My favourite poems VI: Seamus Heaney

Another poem. I've read many attempts to analyse this, mostly concluding that it's about the need not to be sentimental when living in the country. I think that rather ignores the blindingly obvious hint of the title. You don't purge animals, you purge people. You start with small cruelties and you end up herding children into gas chambers.

The Early Purges 

I was six when I first saw kittens drown.
Dan Taggart pitched them, 'the scraggy wee shits',
Into a bucket; a frail metal sound,

  Soft paws scraping like mad. But their tiny din
  Was soon soused. They were slung on the snout
  Of the pump and the water pumped in.

'Sure, isn't it better for them now?' Dan said.
Like wet gloves they bobbed and shone till he sluiced
Them out on the dunghill, glossy and dead.

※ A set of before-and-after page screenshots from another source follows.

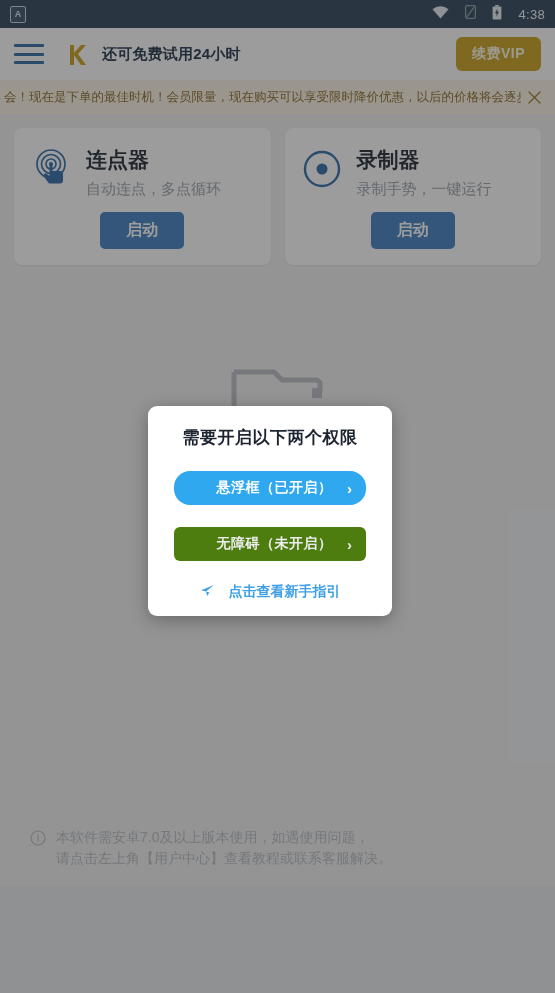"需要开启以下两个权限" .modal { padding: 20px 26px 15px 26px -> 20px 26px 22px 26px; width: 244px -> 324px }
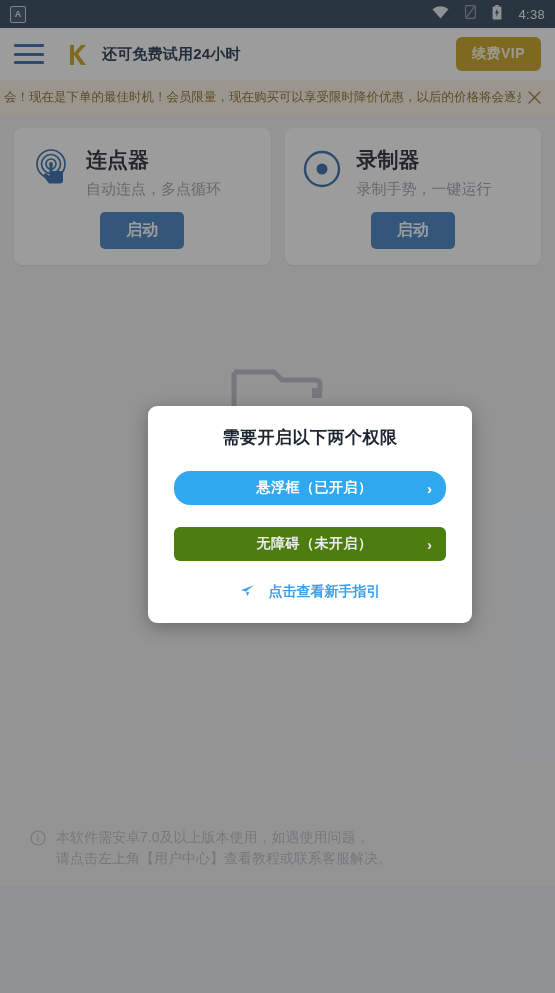"无障碍（未开启）" .perm-btn.off { background: #4d7c0f -> #c2410c; flex-direction: none -> column }
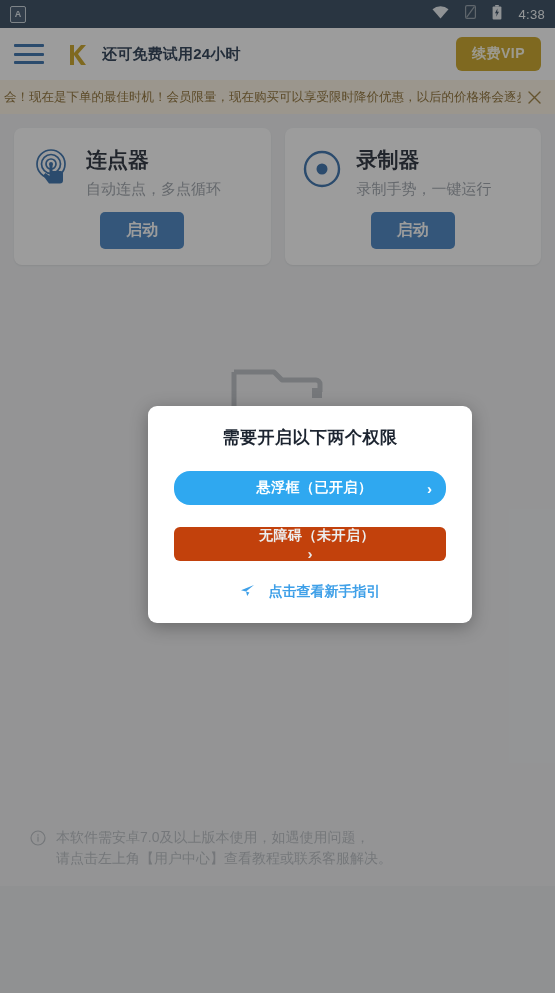"本软件需安卓7.0及以上版本使用，如遇使用问题，" .footer { justify-content: flex-start -> flex-end }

  Suddenly frightened, for days I sadly hung
  Round the yard, watching the three sogged remains
  Turn mealy and crisp as old summer dung

Until I forgot them. But the fear came back
When Dan trapped big rats, snared rabbits, shot crows
Or, with a sickening tug, pulled old hens' necks.

  Still, living displaces false sentiments
  And now, when shrill pups are prodded to drown
  I just shrug, 'Bloody pups'. It makes sense:

'Prevention of cruelty' talk cuts ice in town
Where they consider death unnatural
But on well-run farms pests have to be kept down.